La conclusión de esta comprobación es que para practicar ciclismo es necesario tener un carácter muy decidido. Aquí
es donde el asunto se vuelve divertido, pues no es cierto del todo. Todos conocemos buenos ciclistas que no se
destacan por ninguna rara hazaña, pero que se sirven con una perfecta seguridad de su máquina en las circunstancias
que acabamos de enumerar; y también sabemos que son personas sin carácter, muy obedientes e indecisas ante los
cruces de la vía e ineptas para tomar decisiones y más aún para mantenerlas.
Sin duda, el próximo congreso de Lausana tendrá el honor de estudiar este grave problema de la transposición al campo
del carácter de las cualidades fuertes adquiridas muscularmente, y este problema hará correr mucha tinta. El
caso de la bicicleta hará pensar que dicho problema se debe resolver negativamente, pero tampoco aquí debemos
apresurarnos a generalizar. Muchos ejemplos son susceptibles de apoyar la tesis inversa y, al mirarla de cerca,
percibimos que la decisión necesaria para el ciclista es de una especie completamente particular. Es una decisión
instintiva, por así decirlo. Pensada y deseada, no desempeñaría su tarea o la haría mal. Debe ser espontánea
e ignorarse a sí misma.
Esto no es tan sorprendente. En todos los otros ejercicios donde el hombre lleva la dirección para manejar una máquina
o un animal a los cuales simplemente se ha yuxtapuesto, no hay al mismo tiempo un equilibrio totalmente inestable
para mantener. Los patines y los esquíes dirigen al hombre, prolongan su cuerpo y hacen parte de él; además,
alineados, lo sostienen. La bicicleta no puede mantenerse en ninguna posición y sus facultades móviles la hacen
“dirigible” al máximo. Ahora bien, es preciso que quien la monte, al haberle dado un impulso y una dirección,
se le acople por completo, como si la bicicleta y el ciclista fueran una sola máquina. Desde este momento, se
concibe muy bien que tenga necesidad de “tener una mentalidad de máquina”. La colaboración del cerebro
y la voluntad para tomar las decisiones será nefasta en general. Establecerá pronto un examen y una discusión
previa, fuentes de fatiga, pero sobre todo causas de probables vacilaciones.
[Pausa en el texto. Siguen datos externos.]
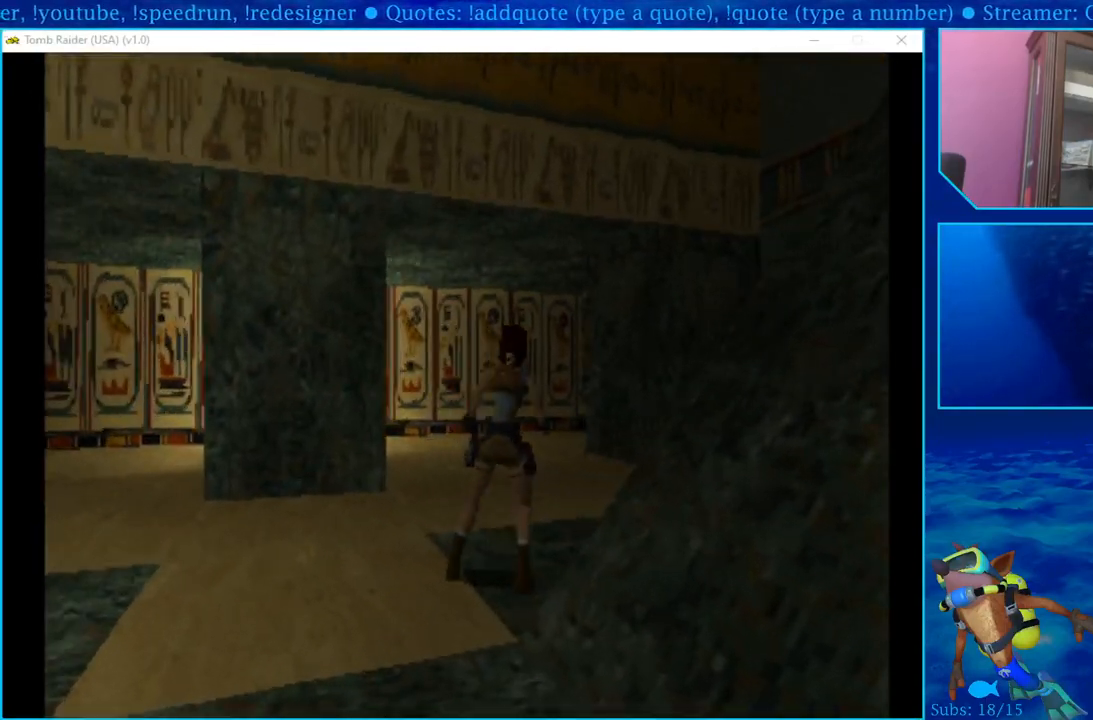
{"buttons": ["DPAD_UP"], "left_stick": "center", "right_stick": "center", "events": [[333, "DPAD_RIGHT", "up"], [433, "DPAD_UP", "down"]]}
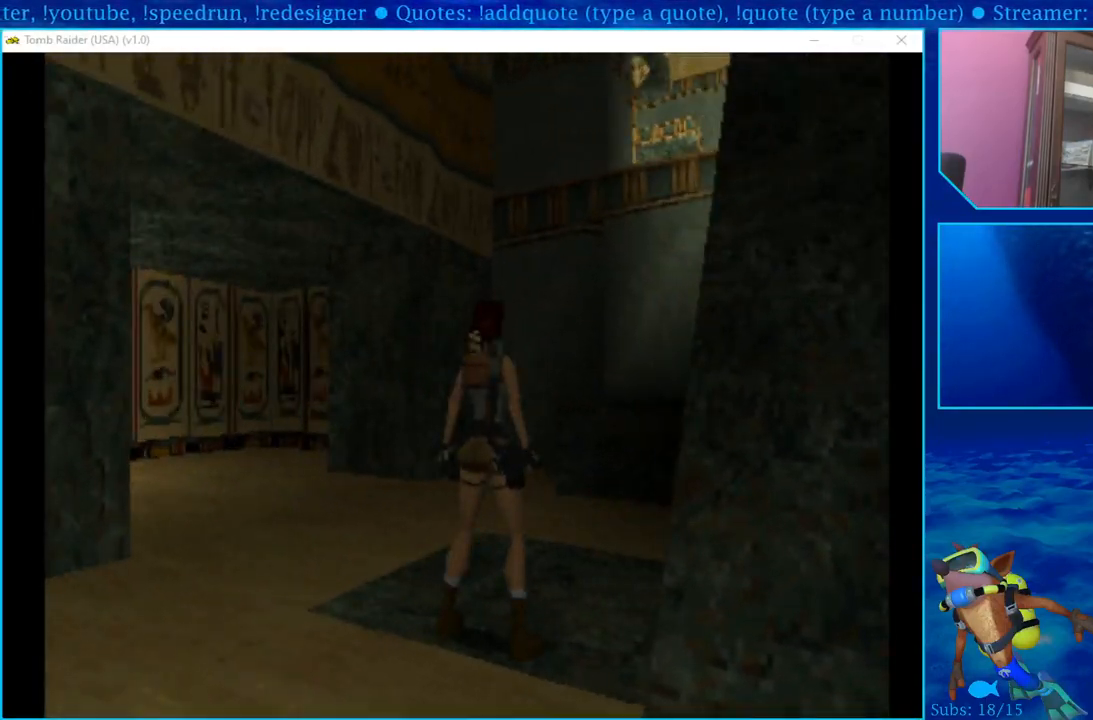
{"buttons": ["DPAD_UP"], "left_stick": "center", "right_stick": "center", "events": [[383, "SQUARE", "down"], [500, "SQUARE", "up"]]}
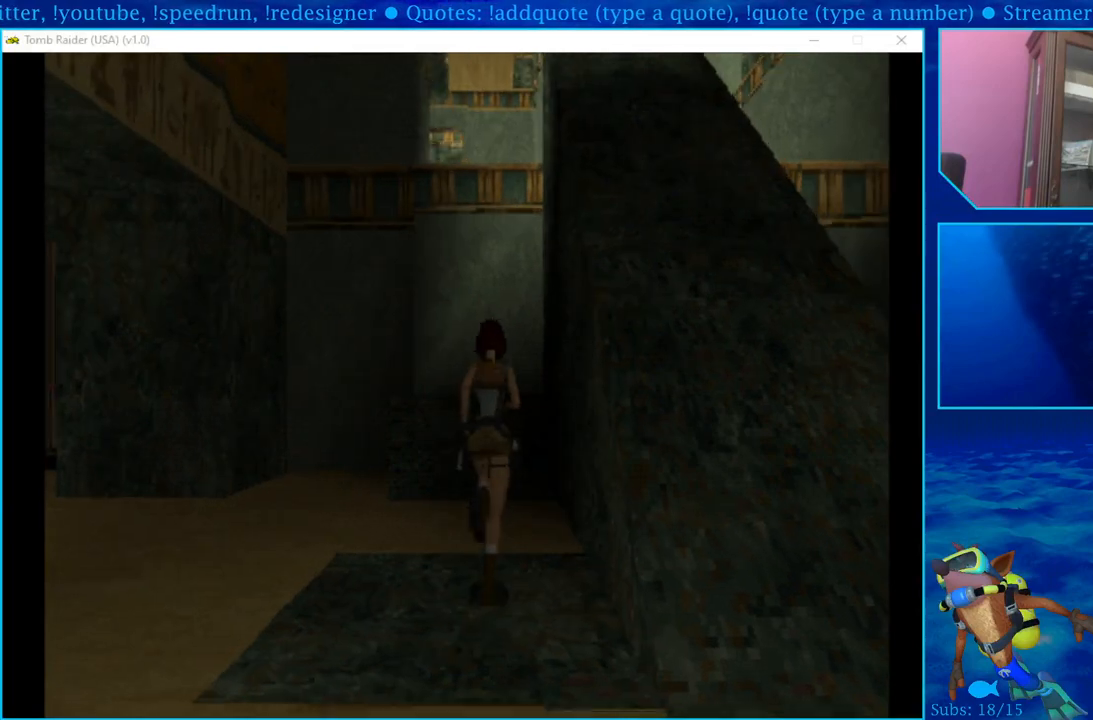
{"buttons": ["SQUARE", "DPAD_UP", "DPAD_LEFT"], "left_stick": "center", "right_stick": "center", "events": [[83, "SQUARE", "down"], [183, "SQUARE", "up"], [267, "SQUARE", "down"], [350, "SQUARE", "up"], [367, "DPAD_LEFT", "down"], [417, "SQUARE", "down"]]}
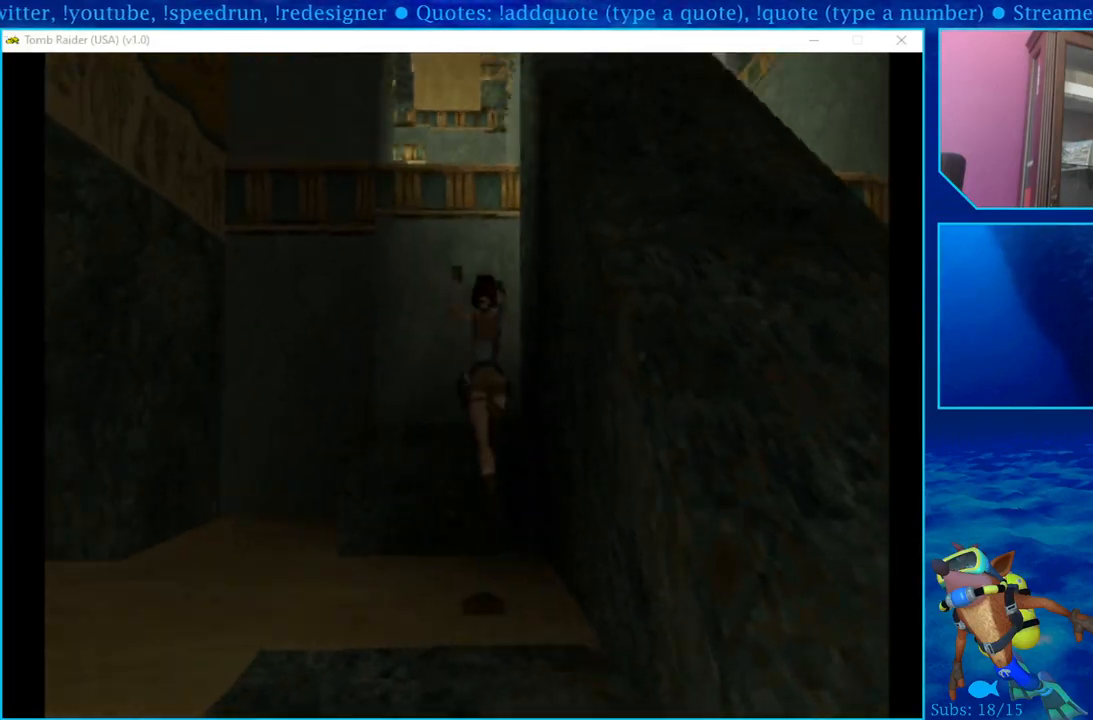
{"buttons": [], "left_stick": "center", "right_stick": "center", "events": [[83, "SQUARE", "up"], [167, "DPAD_LEFT", "up"], [300, "DPAD_UP", "up"]]}
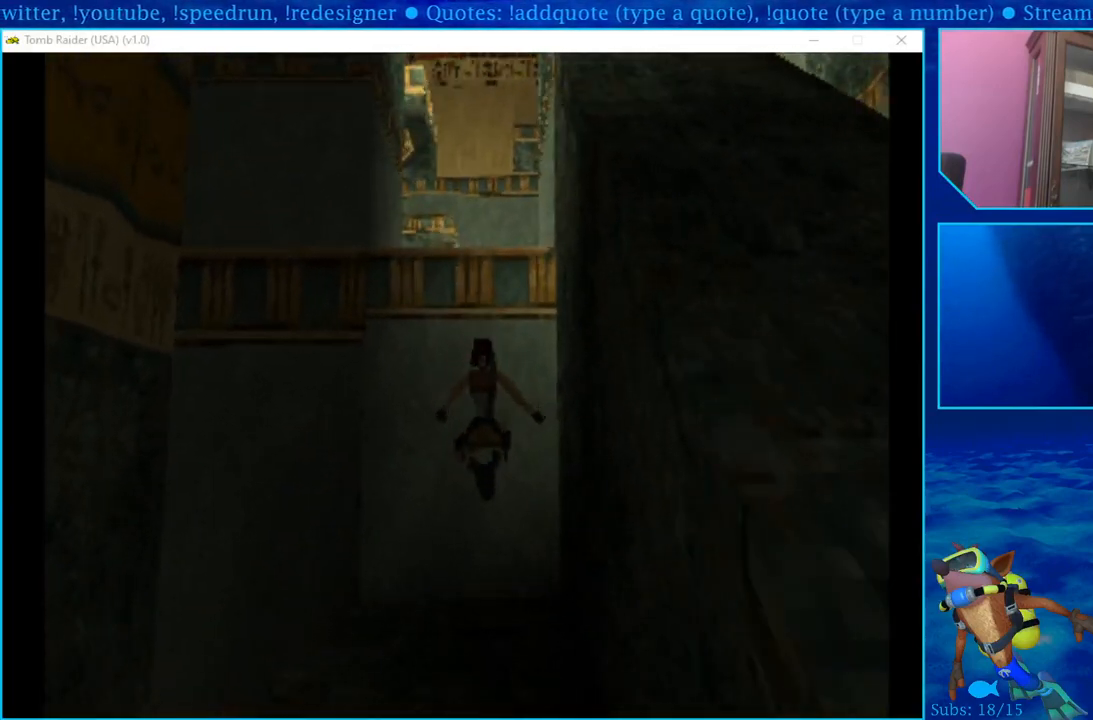
{"buttons": [], "left_stick": "center", "right_stick": "center", "events": []}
El carácter incesante, súbito e inmediato en la toma de decisiones del ciclista lo obliga a tomarlas sin reflexionar,
mecánicamente; y cuando es más mecánico y menos reflexivo, será mejor ciclista. Observen a esos jóvenes que pedalean
en las vías atestadas y se convencerá del valor de esta ley. Pero, desde este momento, ¿podemos sorprendernos
de que la moral no se beneficia de cualidades físicas tan plenamente inconscientes, ni que estas cualidades continúan
siendo especiales en la práctica del ciclismo? ¿Y es cierto todavía que esta especialidad sea absoluta?
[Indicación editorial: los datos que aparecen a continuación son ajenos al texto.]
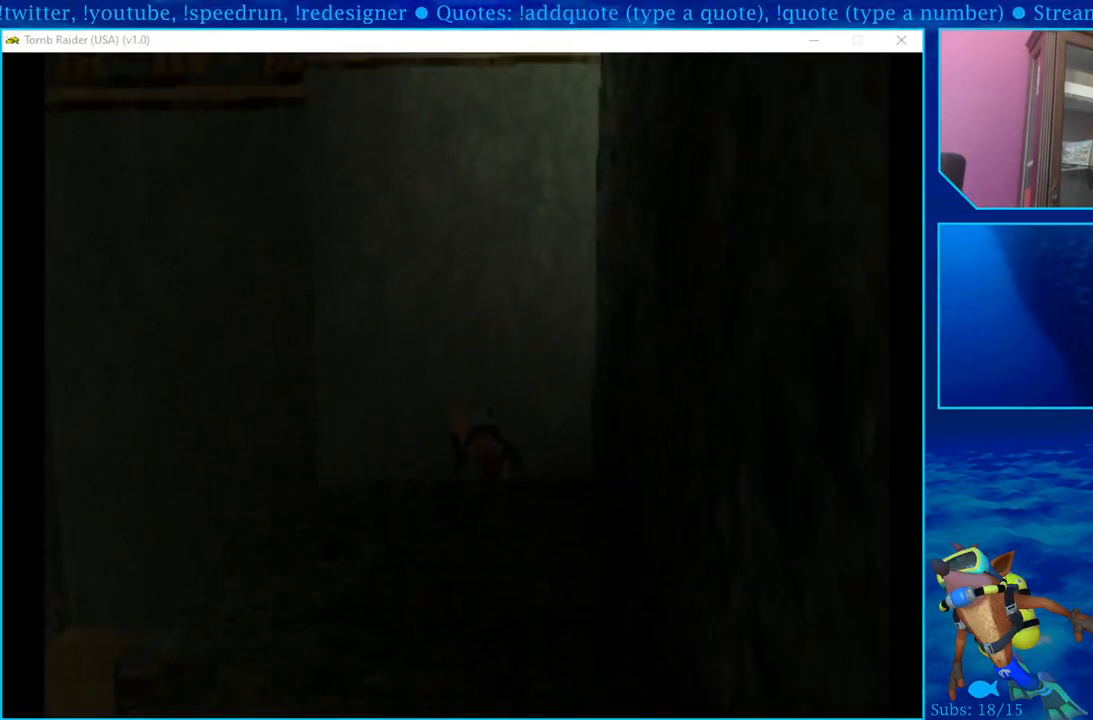
{"buttons": [], "left_stick": "center", "right_stick": "center", "events": []}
Se podrían probar muchos experimentos interesantes al respecto. Lo que queda claro es indiscutible: la vacilación
es más nefasta en el ciclista que en cualquier otro deportista y, para servirle útilmente, su decisión solo se
debe ejercer de una forma instintiva y espontánea.
***
Deportistas sin querer
Agosto de 1909
Hace poco leí una carta muy antigua. Fue escrita en febrero de 1513. Un joven le contaba allí, a uno de sus amigos,
sobre el fin de un viaje que ambos habían comenzado: “El mismo día en que nos separamos llegué a Venecia. Valientemente ¿dirías? No, incómodamente.
El camino estaba enfangado por completo; tenía el caballo que conoces y una silla que me ha maltratado. A pleno medio día abordé el bote para Mergara.
Remando, el recorrido no es largo. Allí aguanté mucho frio, sobre todo en los pies”. Al leer estas líneas tan expresivas, aunque tienen la edad de aproximadamente cuatro siglos,
nuestro pensamiento se aleja hacia estas innumerables cabalgadas de antes, en las que participaban, con toda seguridad, muchos humanos que hubieran preferido
el movimiento del automóvil o del ferrocarril al del animal que los transportaba. Eran deportistas sin querer.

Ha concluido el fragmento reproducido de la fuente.